Without more money, Maryland's nationally recognized farmland preservation efforts are likely to fall as much as 40 percent short of the goal set two years ago to spare 1 million acres of fields and forests from being turned into houses and shopping centers, warns a legislative task force.
The task force -- which included farm interests, legislators, local officials and environmentalists -- issued its final report this week and called for a combination of borrowing and new taxes on land and land sales to close a projected $800 million gap between what funds are expected from current taxes and the goal.
"One way or another, we're not going to get where we're supposed to go unless something happens," said James Conrad, executive director of the Maryland Agricultural Land Preservation Foundation, the state-funded entity that buys development rights from farm owners.
Rising real estate prices and the diversion of funds to cover the state's budget crisis have hampered the effort, the task force said. It called for stretching available funds by making installment purchases of farmers' development rights, and for targeting efforts on saving remaining valuable farmland in blocs designated as "priority preservation areas."
State officials, legislators and farm interests expressed sympathy for the preservation effort's difficulties, but few seemed willing to endorse new taxes.
"Obviously, the program has faced challenges over the years due to fiscal constraints, but Maryland remains a leader," said Shareese DeLeaver, Gov. Robert L. Ehrlich Jr.'s press secretary. "As more funding becomes available and the economy improves we hope to do more in the future."

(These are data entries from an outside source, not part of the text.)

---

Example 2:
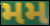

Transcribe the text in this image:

મમ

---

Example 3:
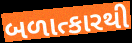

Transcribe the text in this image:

બળાત્કારથી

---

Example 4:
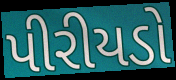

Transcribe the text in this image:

પીરીયડો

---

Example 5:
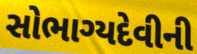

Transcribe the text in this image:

સોભાગ્યદેવીની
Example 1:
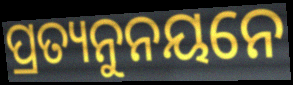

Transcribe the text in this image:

ପ୍ରତ୍ୟନୁନୟନେ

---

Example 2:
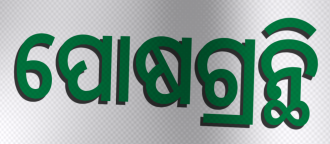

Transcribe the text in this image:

ପୋଷଗ୍ରନ୍ଥି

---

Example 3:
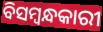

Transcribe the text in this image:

ବିସମ୍ବନ୍ଧକାରୀ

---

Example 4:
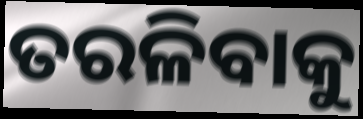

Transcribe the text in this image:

ତରଳିବାକୁ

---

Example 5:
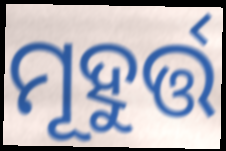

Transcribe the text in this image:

ମୂହୁର୍ତ୍ତ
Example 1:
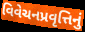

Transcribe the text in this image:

વિવેચનપ્રવૃત્તિનું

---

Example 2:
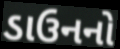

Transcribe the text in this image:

ડાઉનનો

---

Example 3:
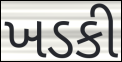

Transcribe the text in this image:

ખડકી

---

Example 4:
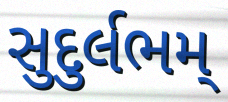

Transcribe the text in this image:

સુદુર્લભમ્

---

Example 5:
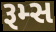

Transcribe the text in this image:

રૂમ્સ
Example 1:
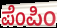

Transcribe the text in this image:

ಪೆಂಪಿಂ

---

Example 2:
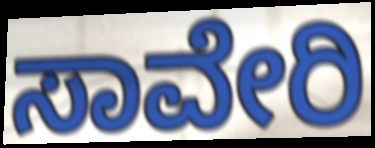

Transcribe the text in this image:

ಸಾವೇರಿ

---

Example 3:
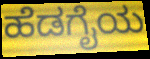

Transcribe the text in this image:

ಹೆಡಗೈಯ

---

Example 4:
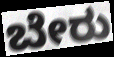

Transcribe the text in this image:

ಬೇರು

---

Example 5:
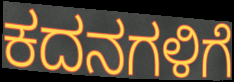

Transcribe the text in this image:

ಕದನಗಳಿಗೆ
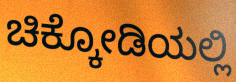
ಚಿಕ್ಕೋಡಿಯಲ್ಲಿ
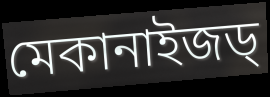
মেকানাইজড্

Sen. Ulysses Currie, a Prince George's County Democrat and chairman of the Budget and Taxation Committee, said the recommendations were unrealistic in the state's current fiscal climate and that agricultural preservation would have to take a "back seat" this year.
The state is looking at future gaps between revenues and expenses of more than $1 billion. "With a billion-dollar problem and the other priorities of the state -- health care, school construction -- I doubt very seriously the legislature would look at increasing taxes for ag preservation," Currie said.

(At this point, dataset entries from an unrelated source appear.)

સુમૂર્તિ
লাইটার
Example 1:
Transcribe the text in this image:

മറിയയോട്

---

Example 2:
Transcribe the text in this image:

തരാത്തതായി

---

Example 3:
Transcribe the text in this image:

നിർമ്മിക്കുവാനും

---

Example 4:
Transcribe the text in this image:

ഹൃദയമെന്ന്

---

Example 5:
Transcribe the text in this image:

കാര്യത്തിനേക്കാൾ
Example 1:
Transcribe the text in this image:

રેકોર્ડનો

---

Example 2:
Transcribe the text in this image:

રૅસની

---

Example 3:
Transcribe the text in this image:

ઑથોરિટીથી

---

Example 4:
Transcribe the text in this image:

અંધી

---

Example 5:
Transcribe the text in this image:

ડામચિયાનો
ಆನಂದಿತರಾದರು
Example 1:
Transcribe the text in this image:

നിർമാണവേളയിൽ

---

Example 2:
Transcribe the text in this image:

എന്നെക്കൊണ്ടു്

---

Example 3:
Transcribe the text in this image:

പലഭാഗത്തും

To help raise the extra $800 million expected to be needed over the next 16 years, the task force urged policy-makers to consider several real estate tax measures, including doubling the levy on sales of farmland for development and imposing a surcharge on nonfarmland in rural areas. The report also calls for closing a loophole that allows corporations to avoid paying real estate transfer taxes.
All the taxes proposed are directly related to the state's goal of saving prime agricultural land from sprawl development, Conrad said.

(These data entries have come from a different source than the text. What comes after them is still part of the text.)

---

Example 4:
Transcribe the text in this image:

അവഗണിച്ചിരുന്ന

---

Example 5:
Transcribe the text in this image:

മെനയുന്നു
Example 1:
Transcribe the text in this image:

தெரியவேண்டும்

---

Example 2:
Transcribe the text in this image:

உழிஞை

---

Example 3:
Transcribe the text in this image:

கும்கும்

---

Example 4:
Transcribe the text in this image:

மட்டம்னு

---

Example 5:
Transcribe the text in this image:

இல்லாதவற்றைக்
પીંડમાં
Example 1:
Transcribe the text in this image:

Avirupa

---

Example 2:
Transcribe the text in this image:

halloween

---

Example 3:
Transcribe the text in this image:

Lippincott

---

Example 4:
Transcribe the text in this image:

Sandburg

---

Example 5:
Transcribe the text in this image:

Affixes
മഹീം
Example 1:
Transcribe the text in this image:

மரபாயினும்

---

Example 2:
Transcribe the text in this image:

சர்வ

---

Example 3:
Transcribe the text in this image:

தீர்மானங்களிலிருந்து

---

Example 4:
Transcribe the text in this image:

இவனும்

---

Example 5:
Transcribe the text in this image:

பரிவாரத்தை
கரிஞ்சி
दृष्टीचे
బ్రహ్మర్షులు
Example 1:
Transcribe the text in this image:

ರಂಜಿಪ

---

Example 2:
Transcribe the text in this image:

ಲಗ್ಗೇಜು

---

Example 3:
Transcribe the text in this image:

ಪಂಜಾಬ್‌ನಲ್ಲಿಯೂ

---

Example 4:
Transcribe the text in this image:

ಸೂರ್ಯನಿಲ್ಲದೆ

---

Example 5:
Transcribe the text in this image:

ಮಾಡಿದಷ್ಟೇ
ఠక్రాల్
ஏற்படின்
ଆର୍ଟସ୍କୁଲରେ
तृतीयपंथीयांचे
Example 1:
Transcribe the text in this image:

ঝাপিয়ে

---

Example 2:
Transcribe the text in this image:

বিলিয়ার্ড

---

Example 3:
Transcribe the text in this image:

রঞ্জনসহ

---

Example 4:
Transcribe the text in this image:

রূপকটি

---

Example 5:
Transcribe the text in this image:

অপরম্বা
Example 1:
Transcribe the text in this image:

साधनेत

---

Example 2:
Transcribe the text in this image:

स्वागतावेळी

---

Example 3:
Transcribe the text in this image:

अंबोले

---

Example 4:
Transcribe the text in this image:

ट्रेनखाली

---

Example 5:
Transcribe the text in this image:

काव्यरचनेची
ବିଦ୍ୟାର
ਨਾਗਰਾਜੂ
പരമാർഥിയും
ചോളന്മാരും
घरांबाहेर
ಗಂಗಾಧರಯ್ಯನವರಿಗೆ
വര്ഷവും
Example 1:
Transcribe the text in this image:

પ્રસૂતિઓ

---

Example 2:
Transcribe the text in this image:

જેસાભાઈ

But some task force members were lukewarm about the tax proposals.
Valerie Connelly, chief lobbyist for the Maryland Farm Bureau, said farmers believe the effort needs a financial shot in the arm, but the group was not specifically endorsing any funding mechanism.
State Sen. Roy P. Dyson, a St. Mary's Democrat who served on the panel, said he has "reservations" about raising taxes for preservation, but he called on the governor to restore some of the funds already cut from the program.
"The bottom line is we ought to try to preserve ag land," Dyson said. "My area's just seeing incredible growth, and developments are going into what used to be farms."
Sun staff writer David Nitkin contributed to this article.